李明博大統領と極めて近い関係者は、米韓首脳会談には明らかにされていない極秘部分があったと証言する。
北朝鮮への対応や米韓のFTA(自由貿易協定)についての協議を行った後、両首脳会談の話題は日米同盟の現状に移った。まず、李明博大統領がこう切り出した。
「このところの日米関係、とりわけ日本国内の政治状況の不安定化について懸念している。特に、普天間問題をめぐって日米同盟が深刻な状況に陥っているなかで、沖縄の米軍ヘリが不時着したり、米兵による不祥事も相次いでいると聞く、大変心配だ」
オバマ大統領はこう応じた。
「日米同盟は引き続きアジア太平洋地域の安全保障にとって礎石の役割を果たすと信じている」
そして、李明博大統領が次に繰り出した言葉に、同席していたホワイトハウスの補佐官らは目を見張った。
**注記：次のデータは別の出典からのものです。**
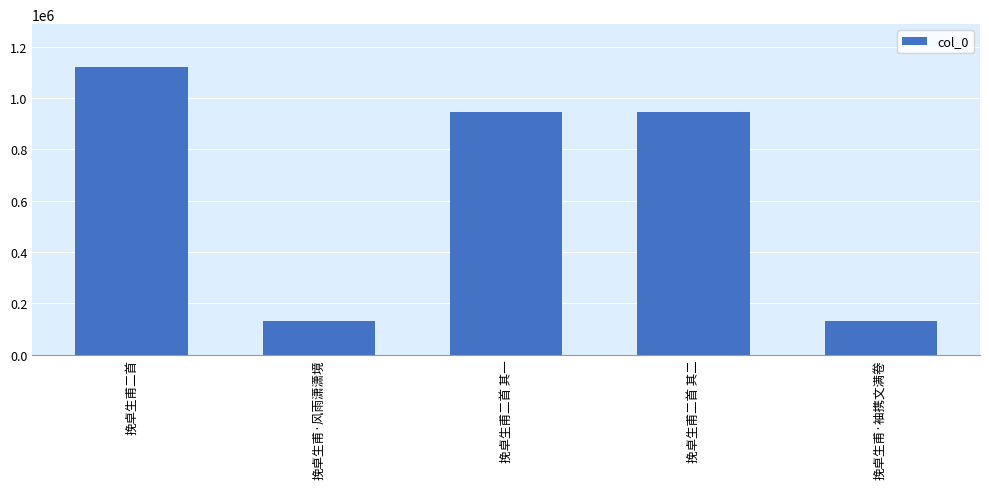

What is the maximum value shown in the chart?

1119883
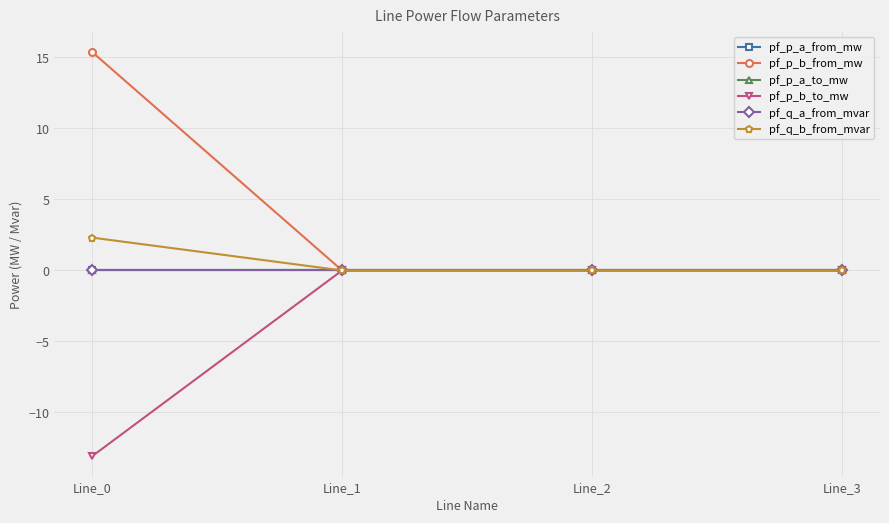

Is this an area chart (filled region under the line)?

No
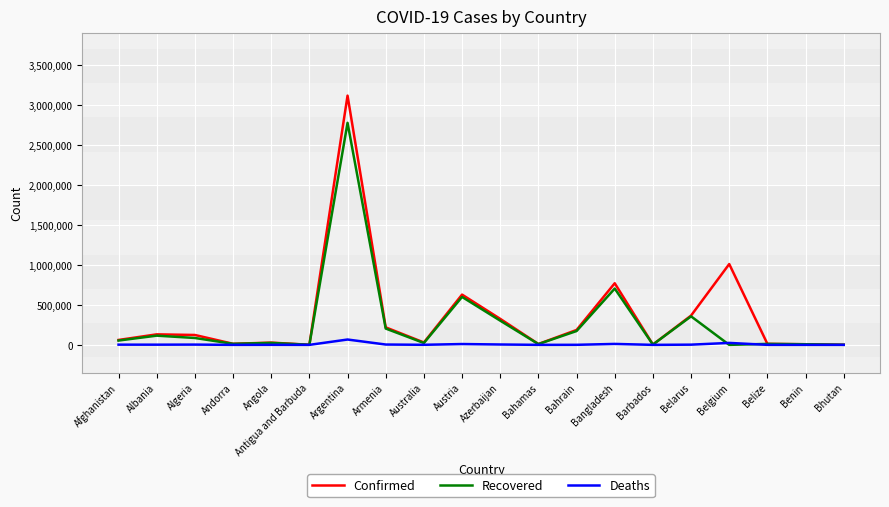

What is the lowest value of the Deaths series?

1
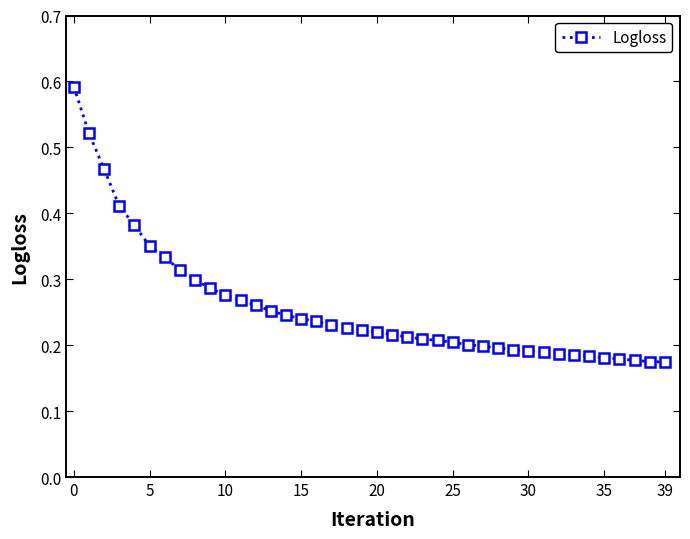

How many values are between 0 and 1?

40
「普天間基地の問題が日米同盟にとって最悪のシナリオに陥った場合、基地の移転先については、韓国国内の軍施設を提供したい」
この後、オバマ大統領がどのように応じたのか、筆者の取材に、米韓双方の当局者は明らかにできないとしている。唯一、青瓦台の関係者だけが「仮に社交辞令であったとしても、オバマ大統領がその申し出に感謝したことは想像に難くないだろう」と語った。
「普天間韓国移設」という、日米同盟を揺るがしかねない、極めて高度な政治的かつ軍事的問題について、当局者の口は堅い。ホワイトハウスのある高官は、「ホワイトハウス内部でも高官レベルに情報が留められている」と緘口令が敷かれたことを示唆する。